Interrupted

My Life Thus Far
2016-04-05 07:04:33 (UTC)

I Gotta Let It Go

This entry will be brief, seeing as how I'm already not going to get enough sleep tonight. It's after midnight, and I have to be up no later than 7:30am to get ready for work. I open, we have yet another visit, and DAD WILL BE HERE TOMORROW! It's going to be a big day!

It was a decent day. I can't complain. I didn't have the best day sales-wise, but I honestly don't even care. I made last month, today was Day one of fiscal April, and I've got plenty of time to worry about that later. I had a short shift, and it was lovely. Tomorrow I work a normal day, and it's going to be so tough getting through it knowing dad is so close!

After I got off I went food shopping. I needed to stock up on more fruit, and I got the kids snacks, bread, peanut butter for sandwiches, coffee for my dad. Nothing major. I'm sure we'll get more of the things dad likes when he gets here. The house is all clean and ready for his arrival.

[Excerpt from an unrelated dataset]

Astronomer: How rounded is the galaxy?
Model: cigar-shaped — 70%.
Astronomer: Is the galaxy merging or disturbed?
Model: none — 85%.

Snookums came home from his first day of the new quarter seeming a little preoccupied. This is his last quarter before graduating with his associates degree. I'm so proud of him for sticking it out. Anyhow, he seemed upset about something. As I suspected (because he's pretty predictable), it's money. Once again we're strapped (like we are a lot lately), and he needs to buy an expensive book for school... and we have bills. It never ends.

My solution to this problem was finally getting around to doing our taxes. I don't know why I dread it every year. Nothing has every majorly gone wrong, and yet I have a mini panic attack every year. I guess I fear someday we'll get audited, or the IRS won't accept our return, or it will get rejected. Who knows, but I fear it. More than death, and that's just dumb. Somehow, my wonderful husband fucked up his W-4 when he started working at Trader Joe's. He had zero dollars removed from his paycheck. Not one single dollar. Resulting in a $3,000 tax obligation. Which means all but $2,000 of the almost $5,000 I paid in taxes last year went to cover his debt. A debt he didn't need to have. I won't lie and say I was pleasant about it. He got an earful. Or two. If he wasn't sure how to fill out the fucking form, why didn't he just ask? There's no going back now. I did have him go in and fix it for this year, so we aren't in the same position next year. It's just really frustrating seeing what we would have gotten back had he not messed up. It's still nothing to shake a stick at, but still... ugh. I gotta let it go.